Daar komt bij dat er hulpverlening is in het vrijwillig kader. Er is in de afgelopen periode hulpverlening geweest vanuit het [hulpverlening 2] (hierna: [hulpverlening 2] . Ten tijde van de mondelinge behandeling was de hulpverlening in de afrondende fase en kon er daarom nog geen eindverslag worden overgelegd. Duidelijk is dat de vader aan deze hulpverlening heeft meegewerkt. De vader heeft bovendien aangegeven hulpverlening te krijgen voor [minderjarige] en zichzelf om te werken aan de trauma’s van [minderjarige] .

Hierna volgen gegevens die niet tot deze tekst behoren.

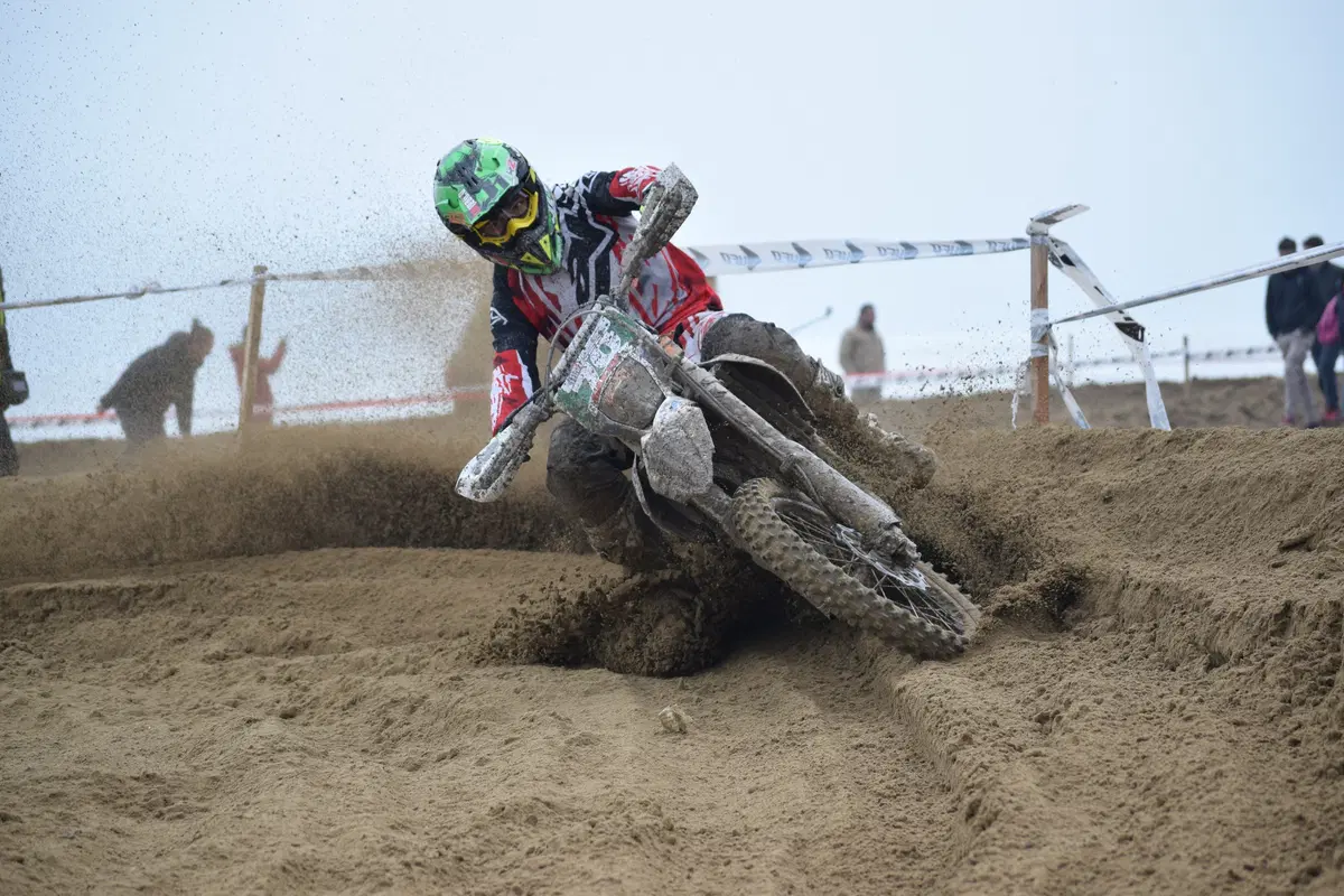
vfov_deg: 9.9
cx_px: 672
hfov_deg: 14.9
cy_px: 448
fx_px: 5152
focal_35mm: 138
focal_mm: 92
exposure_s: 1/1250
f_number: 5.6
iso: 400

Voorts heeft het hof bij de beoordeling betrokken dat de raad in de lopende procedure ten aanzien van de contactregeling in opdracht van de rechtbank recent een onderzoek is gestart naar de mogelijkheden van het contactherstel tussen de moeder en [minderjarige] en dat de raad dit onderzoek, zo nodig, kan uitbreiden naar een beschermingsonderzoek. Aan de criteria van artikel 1:255 BW is op dit moment niet voldaan.
3.9.
Het voorgaande leidt ertoe dat het verzoek van de moeder in hoger beroep dient te worden afgewezen en de bestreden beschikking dient te worden vernietigd.

4.De beslissing

Het hof:
bekrachtigt de beschikking van de rechtbank Limburg, zittingsplaats Maastricht , van 19 juni 2023;
wijst af het meer of anders verzochte.
Deze beschikking is gegeven door mrs. E.M.C. Dumoulin, J.C.E. Ackermans-Wijn en J.W.P.N. Hermans en is op 2 november 2023 uitgesproken in het openbaar in tegenwoordigheid van de griffier.